CNN recently featured a group of our STEM students for helping pave the way for the use of artificial intelligence in schools. They highlighted STEM’s Samsung Solve For Tomorrow team, which finished with a top placement in the competition for the device they invented to protect drivers and wildlife. Part of the article goes on to say:
“Some high schools around the country are trying to teach students how to use other forms of artificial intelligence for a greater good. At one prestigious public school in New York City, Stuyvesant High School, students created an app for the blind that uses artificial intelligence and tactile feedback to help people detect threats and navigate obstacles.
Similarly, at STEM School Highlands Ranch in Colorado, a team of students developed an AI-powered wildlife detection system called Project Deer to help cut down on car crashes.

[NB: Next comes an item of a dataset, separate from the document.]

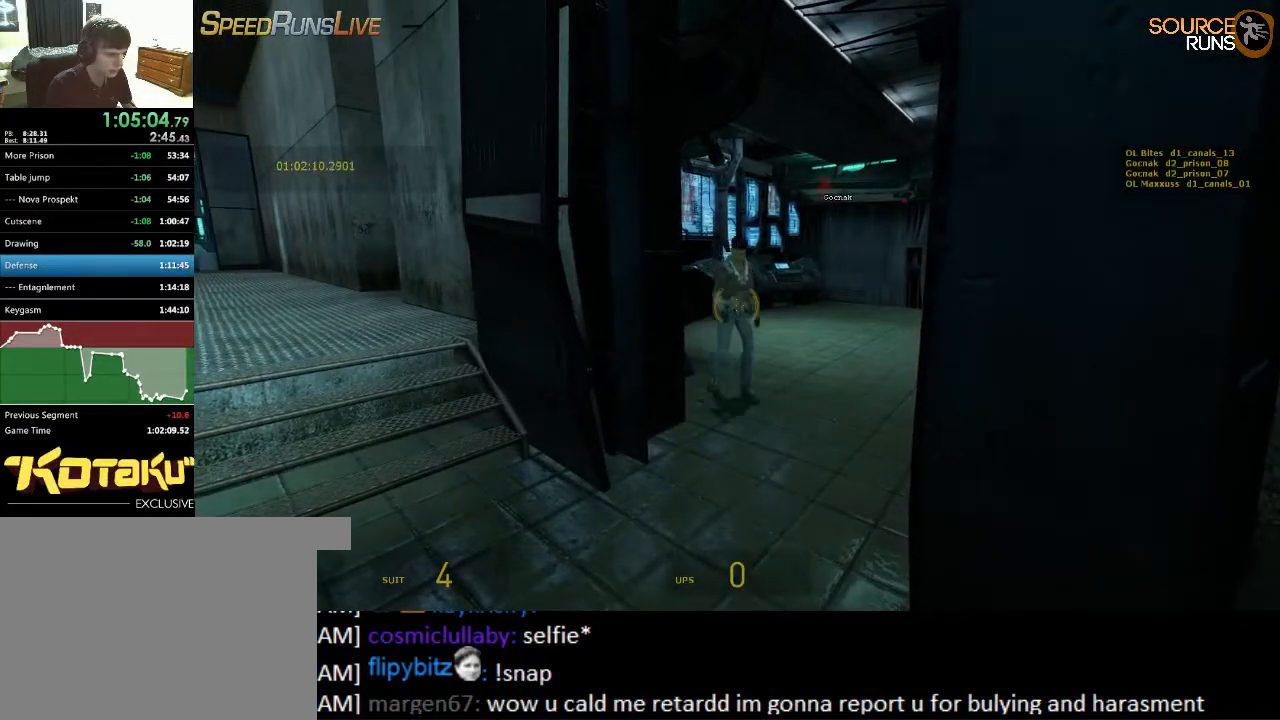
{"keys": ["s"], "mouse": [], "events": [[84, "d", "down"], [84, "s", "down"], [234, "d", "up"], [367, "d", "down"], [500, "d", "up"]]}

Although researchers have tried to combat such accidents before, studies have shown wildlife don’t consistently react to any one stimulus. So the students instead derived an AI-based predictive solution to alert the driver to an imminent threat on the road.
Using four $5 infrared detection sensors placed on vehicles, the students developed a system for AI to scan the surroundings and emit a high-pitched sound when an animal’s body heat is detected, a signal that may help to scare the animal away.
The school, which was the Colorado State Winner in Samsung’s annual Solve for Tomorrow competition, said it is partnering with the University of Colorado in Boulder this summer to help boost its success rate. The Solve for Tomorrow contest featured more than 1,000 schools submitting STEM-based solutions to real-world problems. Samsung told CNN there was a “definite uptick in” submitted AI-powered innovations this year compared to previous years.
Computer science teacher Tylor Chacon told CNN the group’s big vision is to one day have the technology regulated or adopted by the state for greater use.
School administration has told teachers to help create rubrics or lesson plans, Chacon told CNN. “We’ve been encouraged to embrace it and look into ways we can use it to maximize our own job effectiveness and ease the burden on us,” he said.”